== TASK SET ==
1) Update the naptalam data sheet between "- Hazards: Occupational" and "(salt) (rat, oral)", inclusive, changing "eye" to "skin".
2) According to the naptalam data sheet, what is the melting point of the sodium salt?

Naptalam
- Names: Preferred IUPAC name N-1-naphthylphthalamic acid

Identifiers
- CAS Number: 132-66-1;
- 3D model (JSmol): Interactive image;
- ChEBI: CHEBI:60833;
- ChEMBL: ChEMBL2447888;
- ChemSpider: 8275;
- ECHA InfoCard: 100.153.563
- EC Number: 625-029-1;
- KEGG: C18869;
- PubChem CID: 8594;
- UNII: 306R88V86P;
- CompTox Dashboard (EPA): DTXSID6032437 ;

Properties
- Chemical formula: C_{18}H_{12}NO_{3}
- Molar mass: 290.298 g·mol^{−1}
- Appearance: Purple solid
- Melting point: 185 °C (acid), 234 °C (sodium salt)
- Hazards: Occupational safety and health (OHS/OSH):
- Main hazards: Severe eye irritant
- LD_{50} (median dose): 8200 mg/kg (acid), 1700 mg/kg (salt) (rat, oral)

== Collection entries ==
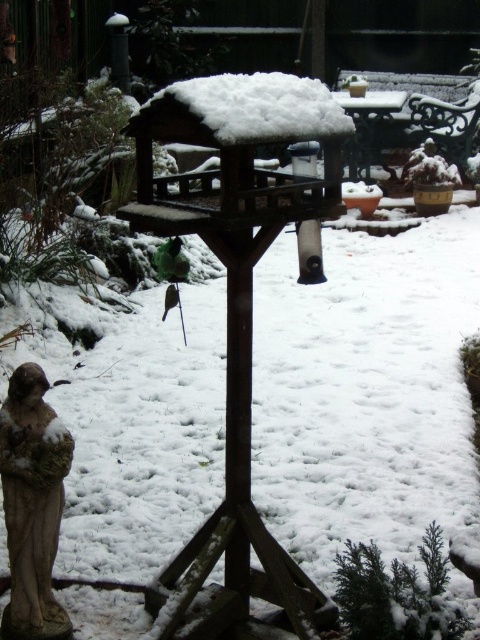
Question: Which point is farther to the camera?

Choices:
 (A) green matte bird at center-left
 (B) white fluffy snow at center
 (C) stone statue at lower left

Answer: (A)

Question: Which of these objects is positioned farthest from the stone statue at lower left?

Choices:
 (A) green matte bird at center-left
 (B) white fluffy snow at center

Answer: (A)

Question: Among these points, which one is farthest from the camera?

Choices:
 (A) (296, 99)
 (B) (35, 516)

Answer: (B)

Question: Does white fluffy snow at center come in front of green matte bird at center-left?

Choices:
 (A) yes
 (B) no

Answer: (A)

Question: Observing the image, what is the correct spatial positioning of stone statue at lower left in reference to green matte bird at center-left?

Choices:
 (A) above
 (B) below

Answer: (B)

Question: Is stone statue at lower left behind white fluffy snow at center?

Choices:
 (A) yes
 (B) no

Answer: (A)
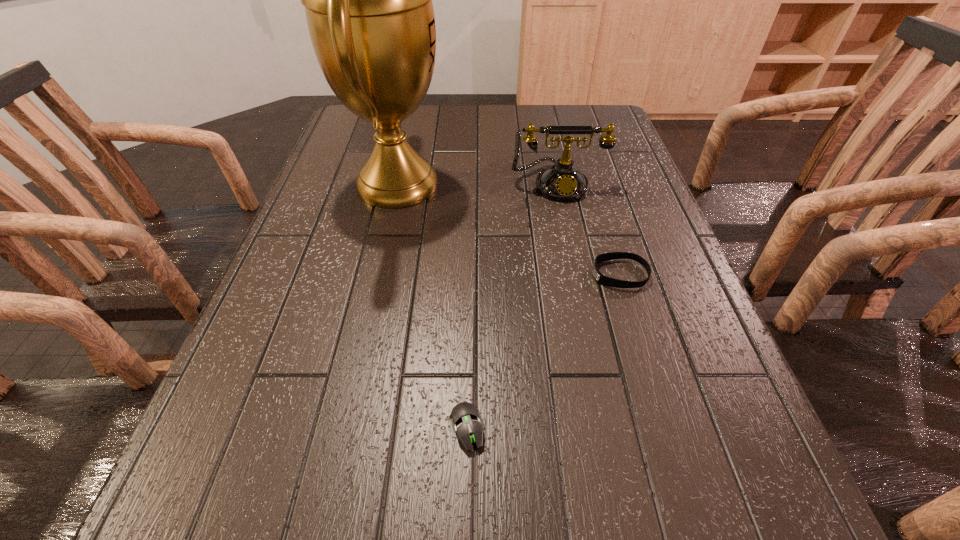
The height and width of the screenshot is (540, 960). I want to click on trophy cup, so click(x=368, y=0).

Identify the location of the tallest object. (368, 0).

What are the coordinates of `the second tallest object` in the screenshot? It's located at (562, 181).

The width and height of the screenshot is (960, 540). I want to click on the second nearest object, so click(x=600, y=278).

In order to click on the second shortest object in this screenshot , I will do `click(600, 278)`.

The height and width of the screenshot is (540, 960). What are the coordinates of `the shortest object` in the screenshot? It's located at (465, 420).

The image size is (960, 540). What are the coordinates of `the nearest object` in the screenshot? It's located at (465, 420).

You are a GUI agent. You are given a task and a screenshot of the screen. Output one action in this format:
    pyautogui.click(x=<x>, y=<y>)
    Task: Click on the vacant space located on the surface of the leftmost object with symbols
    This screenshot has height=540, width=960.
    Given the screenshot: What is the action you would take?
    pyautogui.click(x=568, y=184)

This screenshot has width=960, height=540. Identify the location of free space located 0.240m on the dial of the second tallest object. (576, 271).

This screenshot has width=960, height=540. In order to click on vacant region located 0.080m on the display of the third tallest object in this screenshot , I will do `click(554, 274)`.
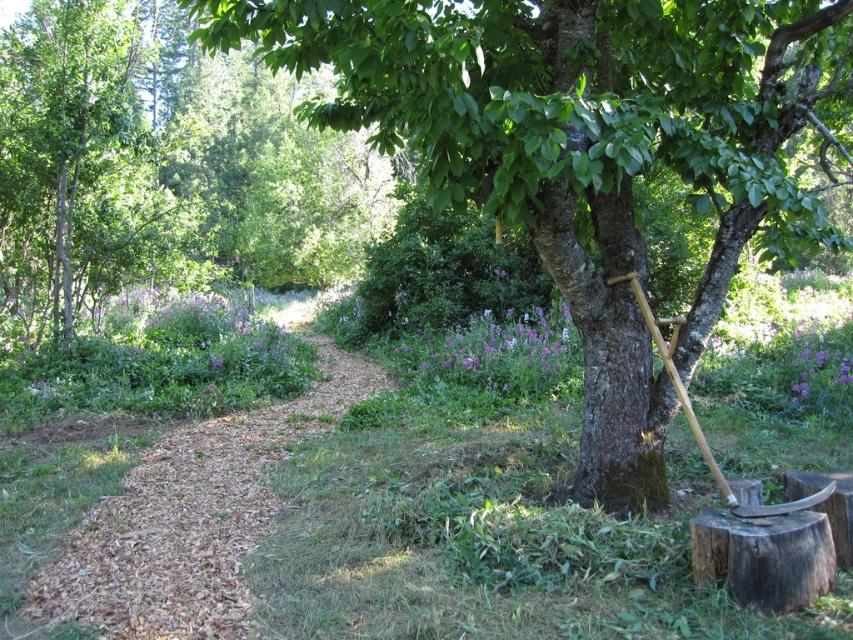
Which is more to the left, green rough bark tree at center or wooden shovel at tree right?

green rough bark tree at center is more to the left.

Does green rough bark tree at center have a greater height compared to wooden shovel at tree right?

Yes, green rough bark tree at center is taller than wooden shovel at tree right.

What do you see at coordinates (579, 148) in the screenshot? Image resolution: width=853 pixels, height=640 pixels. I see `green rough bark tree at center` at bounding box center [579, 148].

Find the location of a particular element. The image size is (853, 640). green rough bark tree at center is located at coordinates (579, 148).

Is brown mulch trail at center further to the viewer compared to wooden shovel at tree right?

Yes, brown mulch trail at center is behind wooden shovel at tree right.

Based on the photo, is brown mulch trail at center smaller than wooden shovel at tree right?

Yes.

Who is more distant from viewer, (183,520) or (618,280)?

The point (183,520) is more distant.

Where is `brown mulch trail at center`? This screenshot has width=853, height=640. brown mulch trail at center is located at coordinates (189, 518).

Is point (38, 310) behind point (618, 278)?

== SOLUTIONS TO EACH TASK ==
1)
- Hazards: Occupational safety and health (OHS/OSH):
- Main hazards: Severe skin irritant
- LD_{50} (median dose): 8200 mg/kg (acid), 1700 mg/kg (salt) (rat, oral)

2) 234 °C